Document excerpt:
I just read some research that confirmed what I suspected for years. Even though students in Generation Z (those growing up in the 21st century) desire to “make the world a better place,” volunteering is down, not up. Yes—you read that correctly.  Here is a quick summary of the findings from Education Week:

  • A recent study by the University of Maryland’s Do Good Institute indicates that though nearly half of incoming college freshmen surveyed wanted to become leaders in their communities and 80% indicate a desire to help others, volunteerism and charitable giving among high school students has declined since 2005.
  • Though 11 states require students to be involved in service learning projects, there appears to be little correlation between state policy requirements and the true rate of volunteerism; in fact, some earlier studies suggest that high school students who are required to volunteer are less likely to do so.
  • The study suggests that schools may benefit from more intergenerational activities as teens whose parents volunteer were more likely to volunteer as well. Volunteerism among parents, however, has declined as well.

Jessie is a vivid example of these findings. She is a busy rising freshman in college, who told me she wants to major in international business, so she can help people who live in developing nations. Her motives, she added, were altruistic.

So, does she plan to volunteer this year, helping needy people nearby?

Nope.

Jessie performed community service projects in high school, but mostly to “pad” her transcript so she could get into a good college. Now that she’s made it, she’ll be too busy getting good grades and “rushing” a sorority.

Now, don’t get me wrong. Jessie is a great young lady and a darn good student. Just ask her parents and teachers. The problem is—her motive for “volunteering” wasn’t a good enough one to keep her involved, once she reached a personal goal. When I dug a little deeper, I saw her motivation for involvement was one of two realities:

  1. She knew it would look good on her resume and transcript.
  2. Community service projects were required at her high school.

Rows from a dataset:

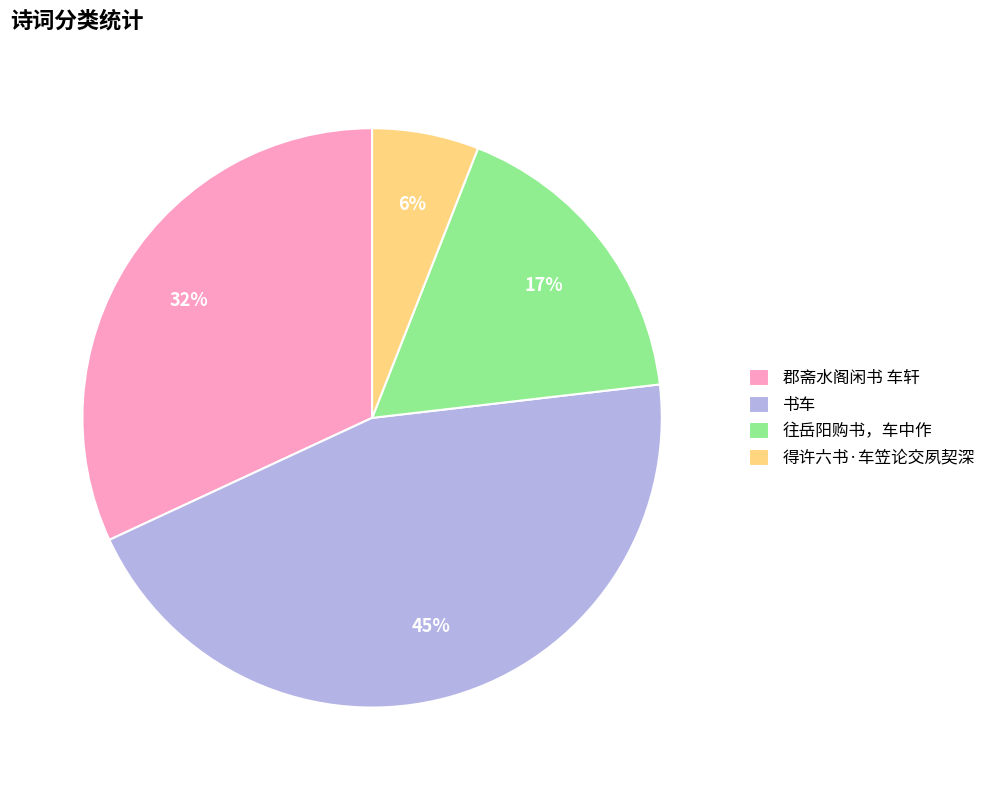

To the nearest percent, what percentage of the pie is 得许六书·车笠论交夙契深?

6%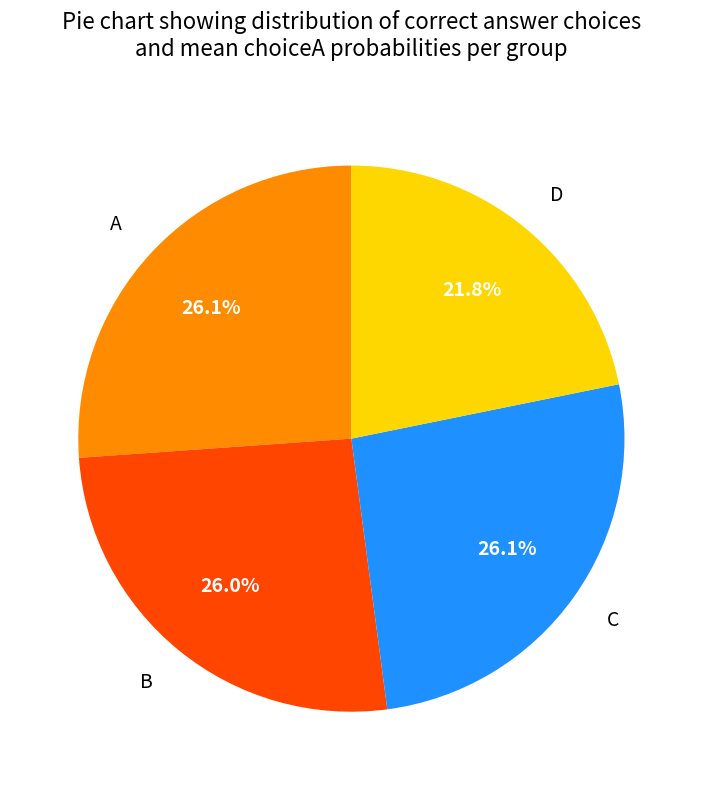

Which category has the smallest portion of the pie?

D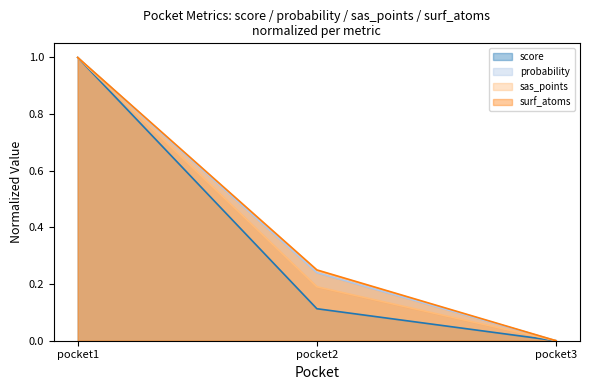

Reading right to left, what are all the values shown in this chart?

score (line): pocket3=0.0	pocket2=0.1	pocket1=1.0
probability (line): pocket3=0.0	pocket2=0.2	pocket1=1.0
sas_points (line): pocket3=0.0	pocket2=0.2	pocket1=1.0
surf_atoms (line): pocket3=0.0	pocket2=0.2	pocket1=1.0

Task requirements:
Rewrite the passage on student volunteering from "Jessie performed community" up to and including "resume and transcript.", substituting "student club" for "sorority".

Response to this task:
Jessie performed community service projects in high school, but mostly to “pad” her transcript so she could get into a good college. Now that she’s made it, she’ll be too busy getting good grades and “rushing” a student club.

Now, don’t get me wrong. Jessie is a great young lady and a darn good student. Just ask her parents and teachers. The problem is—her motive for “volunteering” wasn’t a good enough one to keep her involved, once she reached a personal goal. When I dug a little deeper, I saw her motivation for involvement was one of two realities:

  1. She knew it would look good on her resume and transcript.